O primeiro-ministro, Luís Montenegro, reconheceu que foi "provocatório" nas suas mais recentes declarações sobre o uso de auriculares por jornalistas, considerando, contudo, que a reação de vários quadrantes foi "manifestamente exagerada" e "descontextualizada". Segundo Montenegro, o objetivo era defender que "a cobertura de um evento ou acontecimento deve concentrar-se mais nisso e evitar a canibalização dos temas".
Num artigo de opinião publicado pelo semanário Expresso, na quinta-feira, Luís Montenegro justificou-se sobre as várias apreciações que fez sobre a atividade jornalística, na abertura da conferência 'O Futuro dos Media', especificamente o facto de ter lamentado ver jornalistas com "um auricular no qual lhe estão a soprar a pergunta que devem fazer".
Lembrando o plano que o Governo apresentou, com medidas "tendentes a valorizar o trabalho dos órgãos 'tradicionais' num quadro novo do ponto de vista tecnológico e concorrencial, ao mesmo tempo que visa incentivar e estimular o jornalismo 'puro'", Montenegro recordou no artigo de opinião que defendeu também que o "regime precisa tanto de bons políticos como de bons jornalistas", com "informação rigorosa, isenta e que não vá apenas atrás do tema do dia ".
"Dei como exemplo a própria conferência em que participava e aproveitei para reiterar que, em meu entender, a cobertura de um evento ou acontecimento deve concentrar-se mais nisso e evitar a canibalização dos temas que se afunilam na procura incessante pela reação do chamado 'assunto do dia'", escreveu.

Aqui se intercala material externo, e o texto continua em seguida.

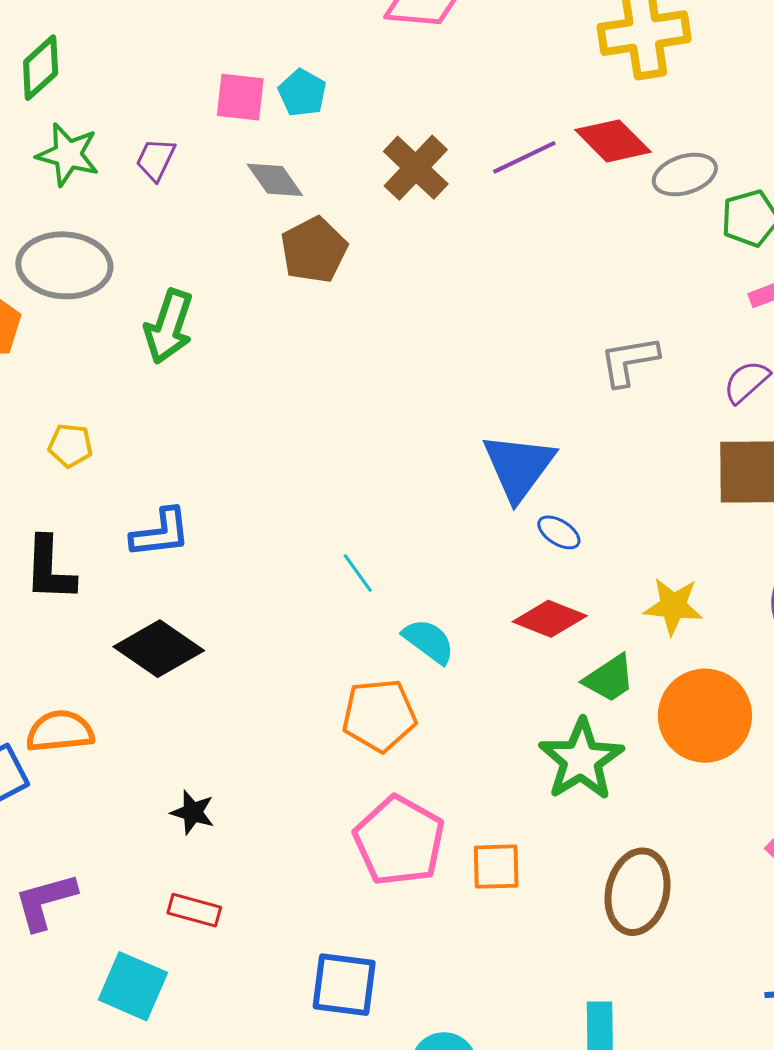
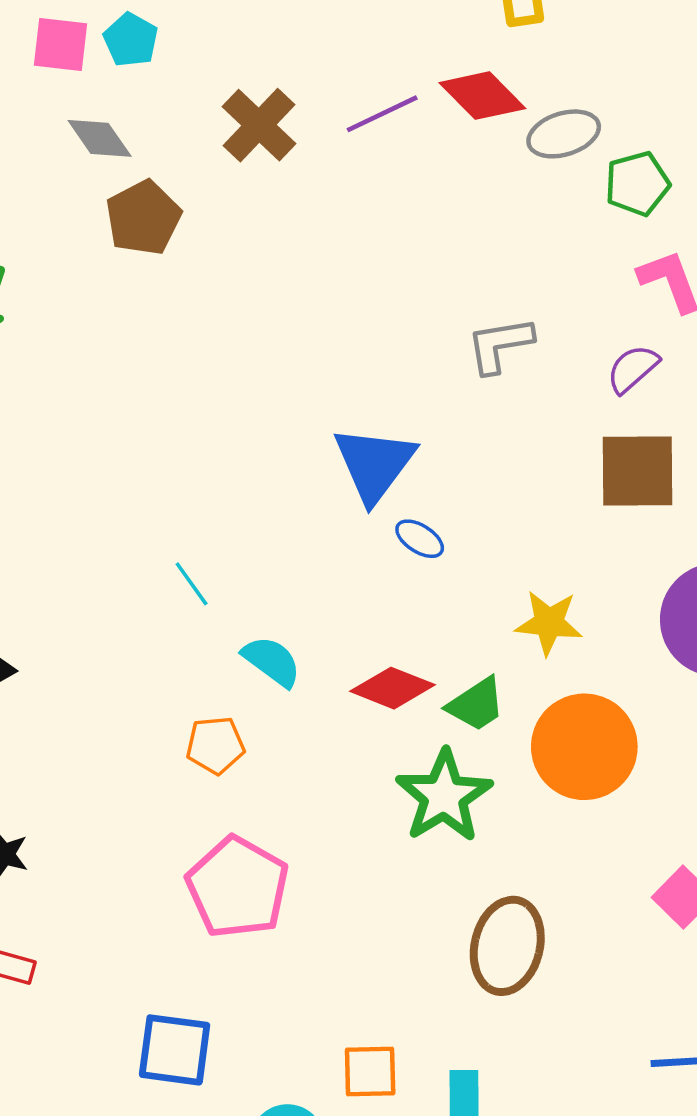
red diamond: (550, 619) -> (392, 688), moved
orange pentagon: (379, 715) -> (215, 745), size x0.7
orange square: (496, 867) -> (370, 1071), moved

Para exemplificar, o primeiro-ministro referiu que "nos últimos dois anos" se confrontou com isso mesmo "inúmeras vezes", quando percorreu, "com a imprensa, os 308 municípios do país". "Não raras vezes estava a falar de temas concretos, que na minha perspetiva eram relevantes (como, por exemplo, a política florestal ou a política da água), respondendo a perguntas pertinentes dos jornalistas, e, de repente, percebia que eles eram instados a mudar de tema e a fazer as perguntas que lhes eram solicitadas sobre o tal 'assunto do dia'", referiu, frisando ainda que também pediu ao "jornalismo puro' que não fosse atrás das ondas facciosas e desreguladas das redes sociais".
"Não desconheço a utilidade dos auriculares e dos telemóveis no exercício profissional dos jornalistas e também não desconheço a utilidade e o potencial das redes sociais, quando utilizadas com rigor. Eu próprio e os membros do meu Governo utilizamos esses aparelhos na nossa intercomunicação e as redes sociais como poderosa ferramenta de comunicação direta. A questão que abordei não era essa", defendeu, acrescentando que a sua "perspetiva foi sempre de valorização do papel insubstituível do jornalismo e da sua afirmação pela qualidade e responsabilidade".
"Aceito que fui provocatório q.b., mas a reação a que assisti de vários quadrantes, além de manifestamente exagerada, foi muito descontextualizada. Sim, porque havia um contexto", rematou.
Recorde-se que Governo apresentou, na terça-feira, o Plano de Ação para a Comunicação Social, no qual prevê a eliminação gradual da publicidade comercial na RTP até 2027, a compensar com "espaços de promoção de eventos e iniciativas culturais", é a maior novidade do plano, onde se prevê igualmente a revisão do contrato de concessão do serviço público, a fim de "modernizar" e "diferenciar" a televisão do Estado dos outros canais.
Na parte final da sua intervenção, durante a apresentação, o líder do Executivo abordou a questão sobre a valorização da carreira do jornalista, mas com algumas críticas em relação ao desempenho de alguns profissionais deste setor.
"Vou fazer aqui esta pequena provocação, não é para criticar ninguém em especial. É só para verem como é que eu, do lado cá, que também é a minha obrigação, me impressionam, seja pela positiva, seja pela negativa", advertiu, na altura.
A seguir foi direto ao assunto: "Uma das coisas que mais me impressiona hoje, quero dizer-vos aqui olhos nos olhos, é estar com seis ou sete câmaras à minha frente e ter os jornalistas a fazerem-me perguntas sobre determinado acontecimento e ver que a maior parte deles tem um auricular no qual lhe estão a soprar a pergunta que devem fazer. E outros à minha frente pegam no telefone e fazem a pergunta que já estava previamente feita", declarou.
"Assim, os senhores jornalistas não estão a valorizar a sua própria profissão, porque parece que está tudo teleguiado, está tudo predeterminado", criticou.